I assume you are talking about geographical distribution of the user base. I don't have experience implementing apps that require heavy geographical distribution, but why does REST/JSON work better for this?
I don't have experience with Wicket, but with HTMX, I have tried to make components very small. For example one switch button is one component. Loading that is very fast in my experience, as compared to reloading and rerendering all data with React etc.
> I assume you are talking about geographical distribution of the user base. I don't have experience implementing apps that require heavy geographical distribution, but why does REST/JSON work better for this?
Once you see the smoothness of fully local UI transitions compared to doing a WAN roundtrip, you can't go back, even if it's objectively not a huge difference.
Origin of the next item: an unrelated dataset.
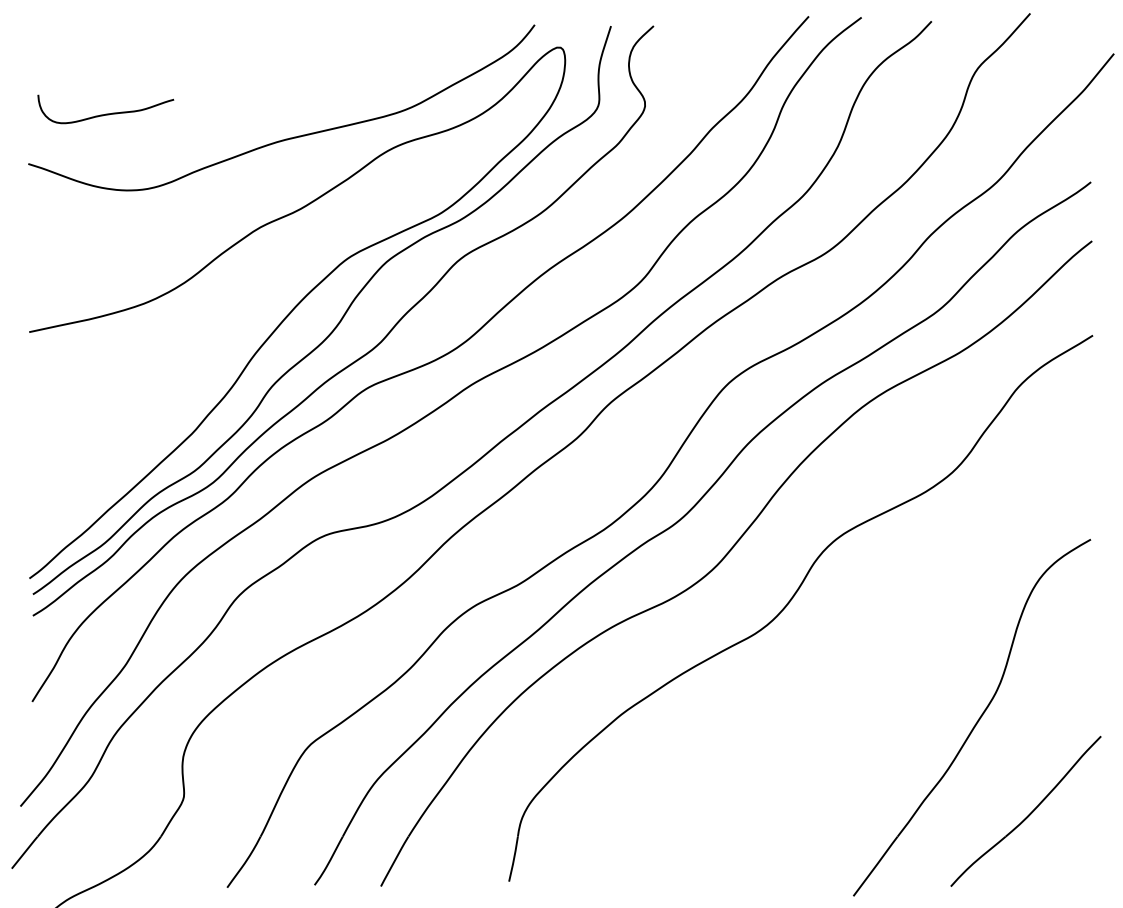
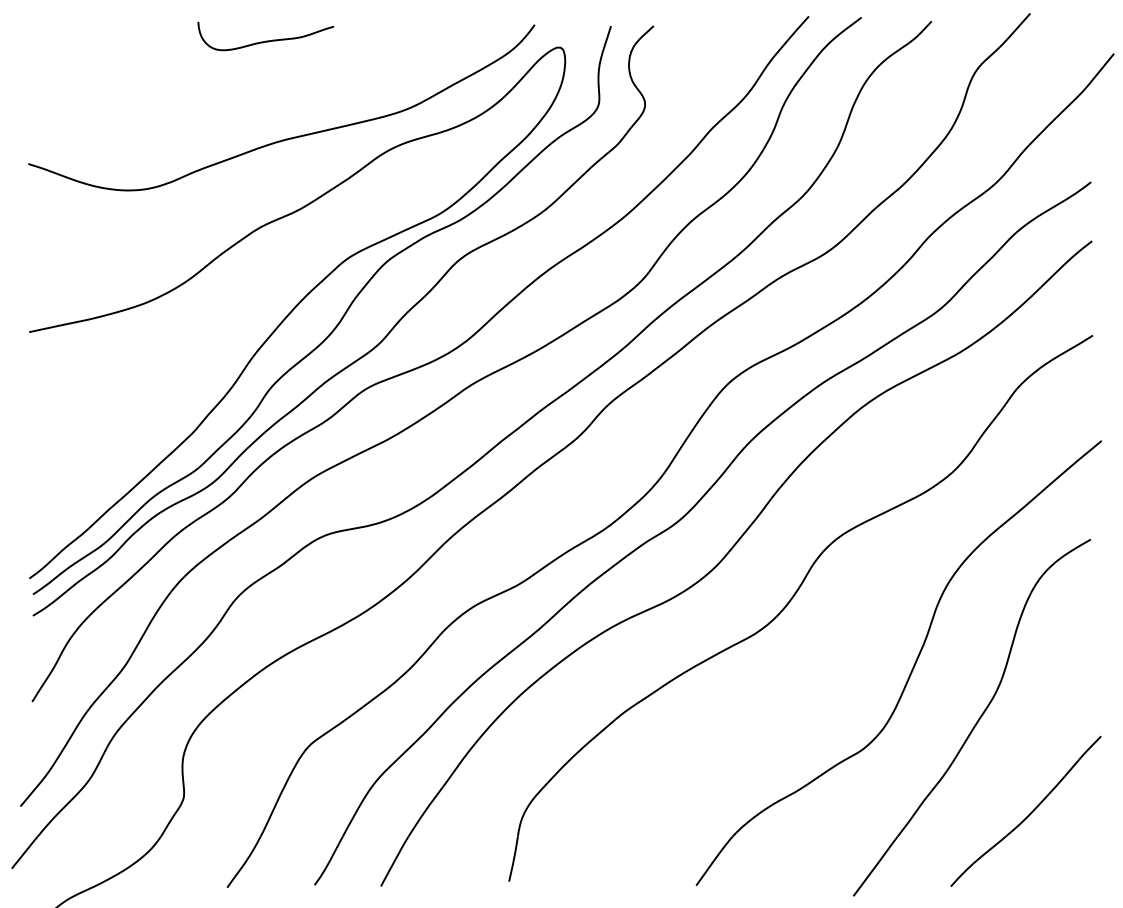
curve at (105, 113) position: (105, 113) -> (265, 40)
part at (911, 669): none -> present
Things like switching between tabs, or hierarchical dropdowns where the choices in the second dropdown depend on what was chosen in the first dropdown, doing a network roundtrip to load an HTML fragment is maybe OK over a LAN but it's a nonstarter over the internet.
So your state management needs to be at least partially local to the frontend. And in my experience the only approaches available for that are a) React or b) ad-hoc hacks; some frameworks build the ad-hoc hacks into their builtin components so you get smooth local UI transitions as long as you're sticking to the happy path, but that ends up not being enough.
I don't have experience with Wicket, but with HTMX, I have tried to make components very small. For example one switch button is one component. Loading that is very fast in my experience, as compared to reloading and rerendering all data with React etc.